It is indeed a rotten fucking story. Ward grew up poor and black in rural Mississippi, and she lost, over the course of four years, five young men she knew well. The good news, at least for readers, is that Ward tells a rotten fucking story fucking brilliantly. Her prose is conversational and unadorned. It’s deceptively simple, until a moment of wrenching tragedy—or, surprisingly often, one of astounding beauty—arrives with dangerous propulsion, knocking you off the footing that had seemed so secure.

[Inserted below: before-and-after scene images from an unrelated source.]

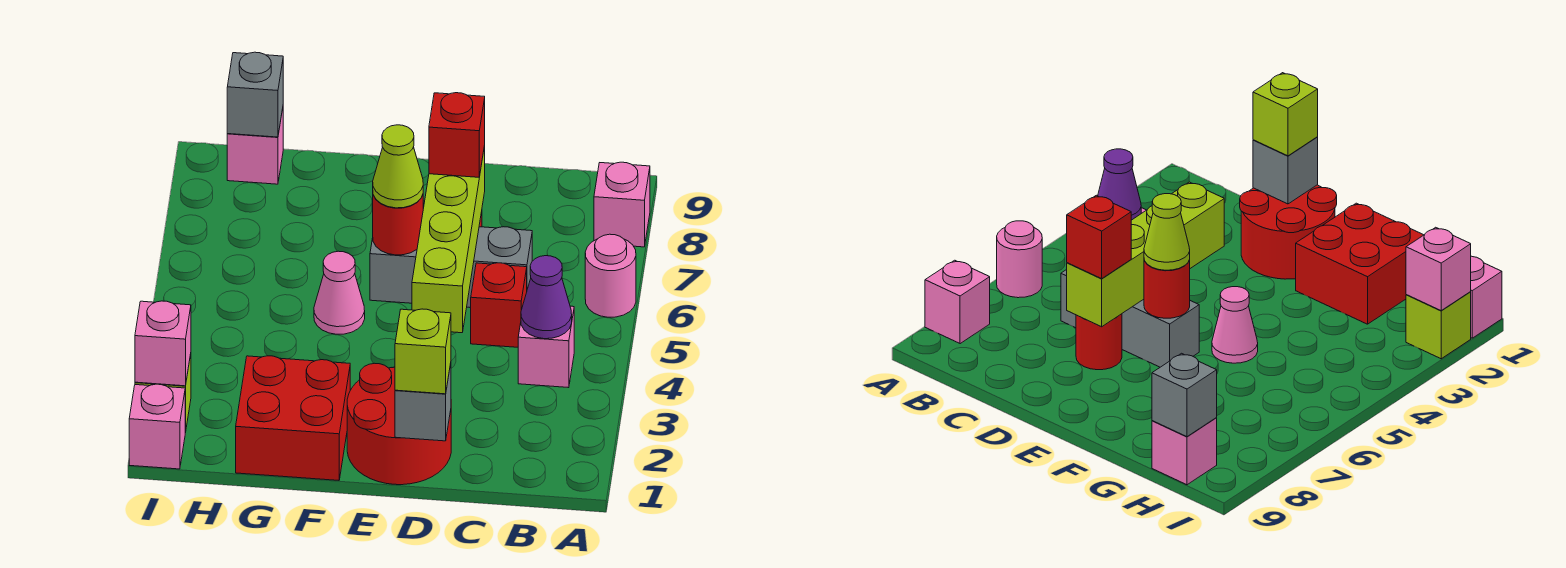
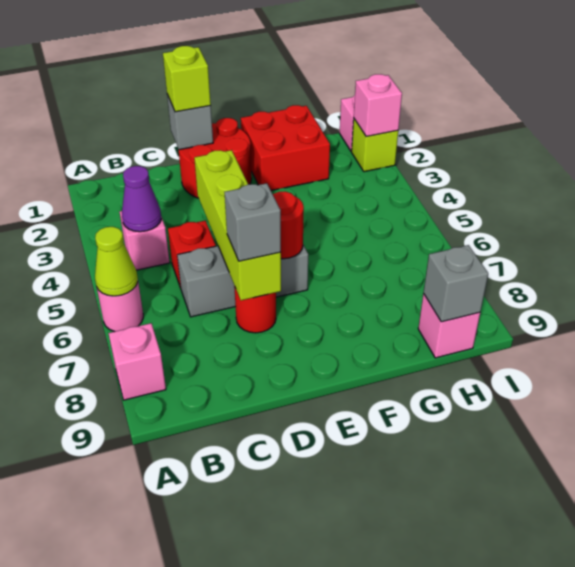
red brick D7 level 3 -> grey brick D7 level 3
lime cone E6 level 3 -> lime cone A6 level 2
pink cone F5 level 1 -> none

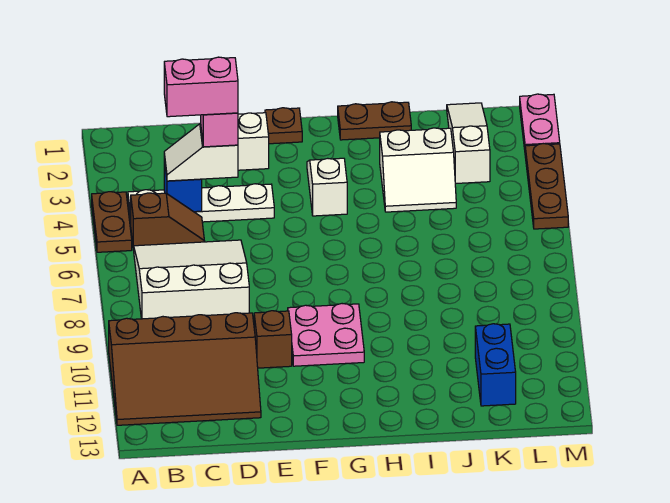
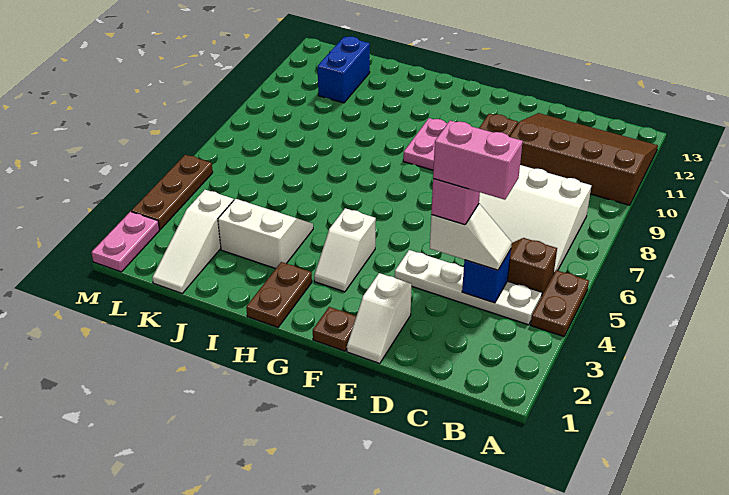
brown plate H1:I1 level 1 -> brown plate H1:H2 level 1

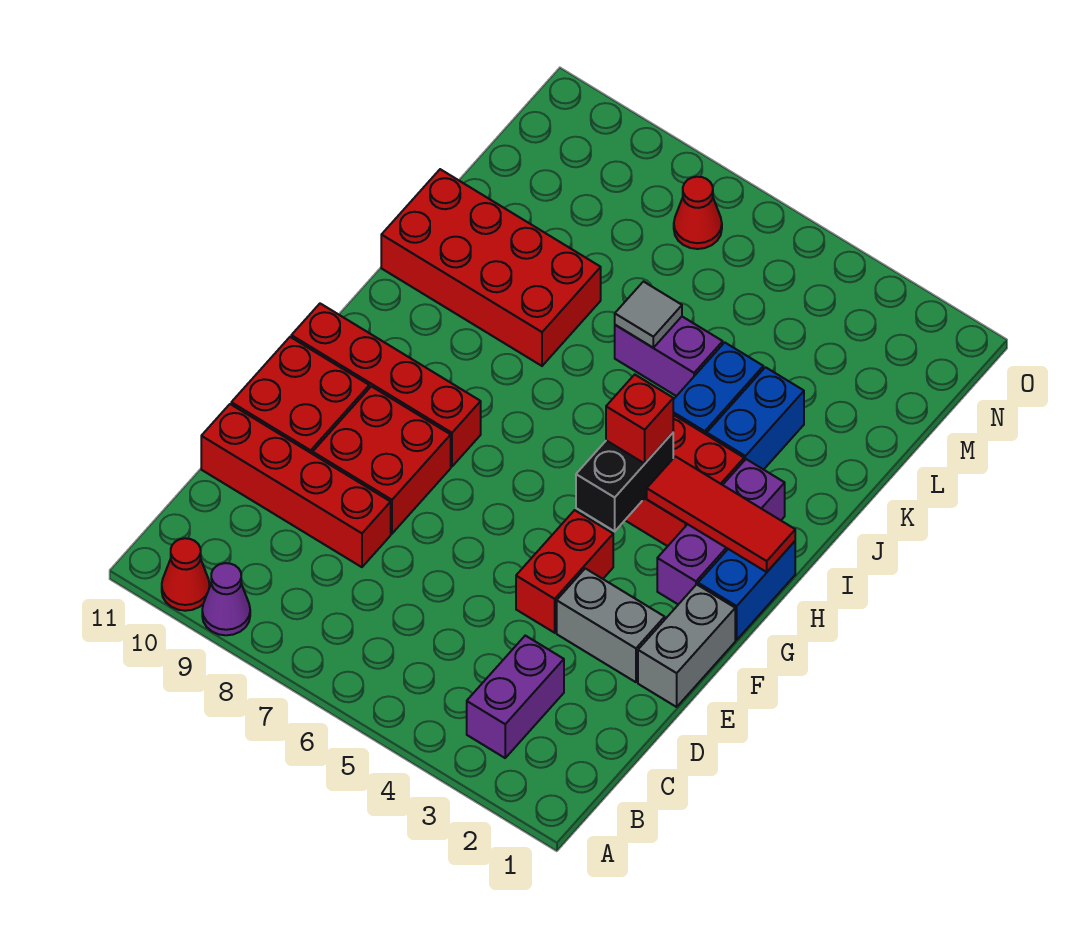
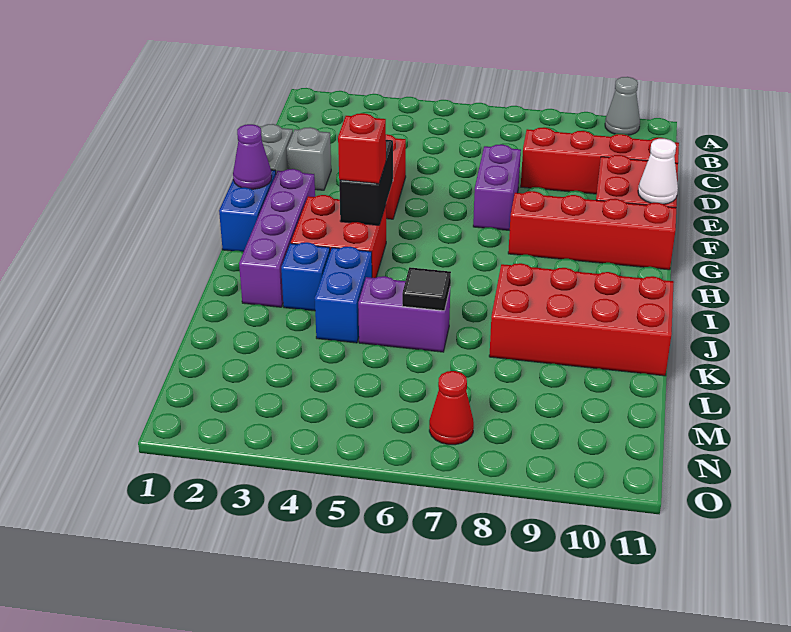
purple cone A9 level 1 -> purple cone G1 level 2
red cone A10 level 1 -> grey cone A10 level 1
purple brick B3:C3 level 1 -> purple brick E7:F7 level 1
grey brick E2:E3 level 1 -> grey brick E2 level 1
red brick E8:F9 level 1 -> none
none -> white cone F11 level 2
purple brick G2:I2 level 1 -> purple brick G2:J2 level 1
red tile H1:H3 level 2 -> none
blue brick J3:K3 level 1 -> blue brick J3 level 1
grey tile K6 level 2 -> black tile K6 level 2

“Men’s bodies litter my family history,” writes Ward, who won the 2011 National Book Award for her novel Salvage the Bones. Over the course of Men We Reaped, we meet five such young men. Felled by suicide, drugs or accidents, they tell in microcosm a larger tale of racism, economic hardship, violence and addiction. But Ward’s story is primarily a personal one, and she keeps her account focused on immediate details and intimate memories—we can feel the sticky, thick heat of her southern Mississippi hometown, where she returned from Stanford during summers to swig Everclear, smoke weed and pass out on cousins’ couches. (Ward was lucky: Her mother, a housekeeper, had a client who helped enroll her in private school.)

Ward recounts the deaths in reverse chronological order, which means her younger brother Joshua is the last in the book to die. Each of these five vignettes is cut with an autobiographical chapter that moves forward in time. “My ghosts were once people,” she writes, but for the reader, things seem to travel in the reverse direction—those we’ve gotten to know will soon disappear. There’s a vicious sense of anticipation and constant tension between the brevity of life and the permanence of death. Throughout, Ward grounds her story with sparse poetry about each of the men who died—her brother Joshua was “scrappy with brawn and foolish hope,” her cousin C.J. had cheekbones like peach pits—and a clear affection for the troubled place where she grew up. Ward is “perpetually called back to home by a love so thick it choked me,” and by the end of Men We Reaped, we’ve been choked as well.